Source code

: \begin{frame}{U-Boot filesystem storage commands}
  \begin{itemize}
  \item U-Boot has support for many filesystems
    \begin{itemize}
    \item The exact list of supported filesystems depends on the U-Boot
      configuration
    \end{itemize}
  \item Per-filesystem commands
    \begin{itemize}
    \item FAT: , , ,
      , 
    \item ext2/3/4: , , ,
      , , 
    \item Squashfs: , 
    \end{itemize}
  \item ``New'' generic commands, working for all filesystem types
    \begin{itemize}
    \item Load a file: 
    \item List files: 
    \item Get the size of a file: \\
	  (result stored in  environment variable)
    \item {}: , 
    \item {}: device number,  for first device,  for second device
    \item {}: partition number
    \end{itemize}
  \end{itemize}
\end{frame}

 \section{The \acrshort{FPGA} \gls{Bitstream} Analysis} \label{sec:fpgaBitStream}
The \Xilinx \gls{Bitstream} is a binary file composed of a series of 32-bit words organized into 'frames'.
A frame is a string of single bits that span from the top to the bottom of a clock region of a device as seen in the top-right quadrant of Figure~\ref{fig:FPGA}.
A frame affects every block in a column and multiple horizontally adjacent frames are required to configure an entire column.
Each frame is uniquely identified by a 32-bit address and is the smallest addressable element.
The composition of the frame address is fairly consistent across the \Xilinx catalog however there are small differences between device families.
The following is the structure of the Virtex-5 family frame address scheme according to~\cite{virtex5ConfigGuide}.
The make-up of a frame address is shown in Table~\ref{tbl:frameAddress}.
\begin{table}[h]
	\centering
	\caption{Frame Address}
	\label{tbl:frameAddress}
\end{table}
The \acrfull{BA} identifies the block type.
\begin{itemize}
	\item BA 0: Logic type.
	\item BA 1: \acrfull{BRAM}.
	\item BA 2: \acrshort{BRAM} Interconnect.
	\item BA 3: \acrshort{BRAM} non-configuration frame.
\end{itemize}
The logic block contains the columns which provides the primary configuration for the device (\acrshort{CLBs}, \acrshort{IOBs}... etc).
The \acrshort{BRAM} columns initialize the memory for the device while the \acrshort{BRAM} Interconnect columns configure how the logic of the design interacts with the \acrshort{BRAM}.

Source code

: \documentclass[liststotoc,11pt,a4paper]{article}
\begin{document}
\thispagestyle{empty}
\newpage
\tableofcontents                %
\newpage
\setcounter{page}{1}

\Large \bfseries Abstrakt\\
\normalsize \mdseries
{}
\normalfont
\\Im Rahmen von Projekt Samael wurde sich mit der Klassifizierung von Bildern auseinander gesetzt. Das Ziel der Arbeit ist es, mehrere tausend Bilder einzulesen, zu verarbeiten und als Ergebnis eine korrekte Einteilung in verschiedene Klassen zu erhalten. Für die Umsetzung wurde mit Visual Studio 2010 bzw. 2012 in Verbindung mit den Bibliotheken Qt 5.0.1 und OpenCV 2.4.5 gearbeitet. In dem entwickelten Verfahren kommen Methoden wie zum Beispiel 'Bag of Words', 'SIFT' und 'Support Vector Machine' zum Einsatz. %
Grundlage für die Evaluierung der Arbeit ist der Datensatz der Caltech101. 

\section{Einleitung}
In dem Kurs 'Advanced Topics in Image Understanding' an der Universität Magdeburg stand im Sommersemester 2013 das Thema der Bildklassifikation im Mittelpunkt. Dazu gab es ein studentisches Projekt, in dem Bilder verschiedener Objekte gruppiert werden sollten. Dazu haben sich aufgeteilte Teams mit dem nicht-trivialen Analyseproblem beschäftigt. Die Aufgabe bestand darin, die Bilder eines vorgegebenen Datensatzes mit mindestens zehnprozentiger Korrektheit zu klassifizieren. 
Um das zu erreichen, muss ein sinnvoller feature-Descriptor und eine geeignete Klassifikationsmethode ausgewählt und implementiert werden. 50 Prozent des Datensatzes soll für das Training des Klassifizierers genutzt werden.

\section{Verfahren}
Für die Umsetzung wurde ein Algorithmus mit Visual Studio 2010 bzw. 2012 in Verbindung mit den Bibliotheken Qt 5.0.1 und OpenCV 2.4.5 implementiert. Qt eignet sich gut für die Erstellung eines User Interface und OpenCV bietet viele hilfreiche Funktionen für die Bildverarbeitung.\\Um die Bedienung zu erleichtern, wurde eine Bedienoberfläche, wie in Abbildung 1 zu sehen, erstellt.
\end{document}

******

**PROMPT**
Please copy all of the data above exactly.

**RESPONSE**
Source code

: \begin{frame}{U-Boot filesystem storage commands}
  \begin{itemize}
  \item U-Boot has support for many filesystems
    \begin{itemize}
    \item The exact list of supported filesystems depends on the U-Boot
      configuration
    \end{itemize}
  \item Per-filesystem commands
    \begin{itemize}
    \item FAT: , , ,
      , 
    \item ext2/3/4: , , ,
      , , 
    \item Squashfs: , 
    \end{itemize}
  \item ``New'' generic commands, working for all filesystem types
    \begin{itemize}
    \item Load a file: 
    \item List files: 
    \item Get the size of a file: \\
	  (result stored in  environment variable)
    \item {}: , 
    \item {}: device number,  for first device,  for second device
    \item {}: partition number
    \end{itemize}
  \end{itemize}
\end{frame}

 \section{The \acrshort{FPGA} \gls{Bitstream} Analysis} \label{sec:fpgaBitStream}
The \Xilinx \gls{Bitstream} is a binary file composed of a series of 32-bit words organized into 'frames'.
A frame is a string of single bits that span from the top to the bottom of a clock region of a device as seen in the top-right quadrant of Figure~\ref{fig:FPGA}.
A frame affects every block in a column and multiple horizontally adjacent frames are required to configure an entire column.
Each frame is uniquely identified by a 32-bit address and is the smallest addressable element.
The composition of the frame address is fairly consistent across the \Xilinx catalog however there are small differences between device families.
The following is the structure of the Virtex-5 family frame address scheme according to~\cite{virtex5ConfigGuide}.
The make-up of a frame address is shown in Table~\ref{tbl:frameAddress}.
\begin{table}[h]
	\centering
	\caption{Frame Address}
	\label{tbl:frameAddress}
\end{table}
The \acrfull{BA} identifies the block type.
\begin{itemize}
	\item BA 0: Logic type.
	\item BA 1: \acrfull{BRAM}.
	\item BA 2: \acrshort{BRAM} Interconnect.
	\item BA 3: \acrshort{BRAM} non-configuration frame.
\end{itemize}
The logic block contains the columns which provides the primary configuration for the device (\acrshort{CLBs}, \acrshort{IOBs}... etc).
The \acrshort{BRAM} columns initialize the memory for the device while the \acrshort{BRAM} Interconnect columns configure how the logic of the design interacts with the \acrshort{BRAM}.

Source code

: \documentclass[liststotoc,11pt,a4paper]{article}
\begin{document}
\thispagestyle{empty}
\newpage
\tableofcontents                %
\newpage
\setcounter{page}{1}

\Large \bfseries Abstrakt\\
\normalsize \mdseries
{}
\normalfont
\\Im Rahmen von Projekt Samael wurde sich mit der Klassifizierung von Bildern auseinander gesetzt. Das Ziel der Arbeit ist es, mehrere tausend Bilder einzulesen, zu verarbeiten und als Ergebnis eine korrekte Einteilung in verschiedene Klassen zu erhalten. Für die Umsetzung wurde mit Visual Studio 2010 bzw. 2012 in Verbindung mit den Bibliotheken Qt 5.0.1 und OpenCV 2.4.5 gearbeitet. In dem entwickelten Verfahren kommen Methoden wie zum Beispiel 'Bag of Words', 'SIFT' und 'Support Vector Machine' zum Einsatz. %
Grundlage für die Evaluierung der Arbeit ist der Datensatz der Caltech101. 

\section{Einleitung}
In dem Kurs 'Advanced Topics in Image Understanding' an der Universität Magdeburg stand im Sommersemester 2013 das Thema der Bildklassifikation im Mittelpunkt. Dazu gab es ein studentisches Projekt, in dem Bilder verschiedener Objekte gruppiert werden sollten. Dazu haben sich aufgeteilte Teams mit dem nicht-trivialen Analyseproblem beschäftigt. Die Aufgabe bestand darin, die Bilder eines vorgegebenen Datensatzes mit mindestens zehnprozentiger Korrektheit zu klassifizieren. 
Um das zu erreichen, muss ein sinnvoller feature-Descriptor und eine geeignete Klassifikationsmethode ausgewählt und implementiert werden. 50 Prozent des Datensatzes soll für das Training des Klassifizierers genutzt werden.

\section{Verfahren}
Für die Umsetzung wurde ein Algorithmus mit Visual Studio 2010 bzw. 2012 in Verbindung mit den Bibliotheken Qt 5.0.1 und OpenCV 2.4.5 implementiert. Qt eignet sich gut für die Erstellung eines User Interface und OpenCV bietet viele hilfreiche Funktionen für die Bildverarbeitung.\\Um die Bedienung zu erleichtern, wurde eine Bedienoberfläche, wie in Abbildung 1 zu sehen, erstellt.
\end{document}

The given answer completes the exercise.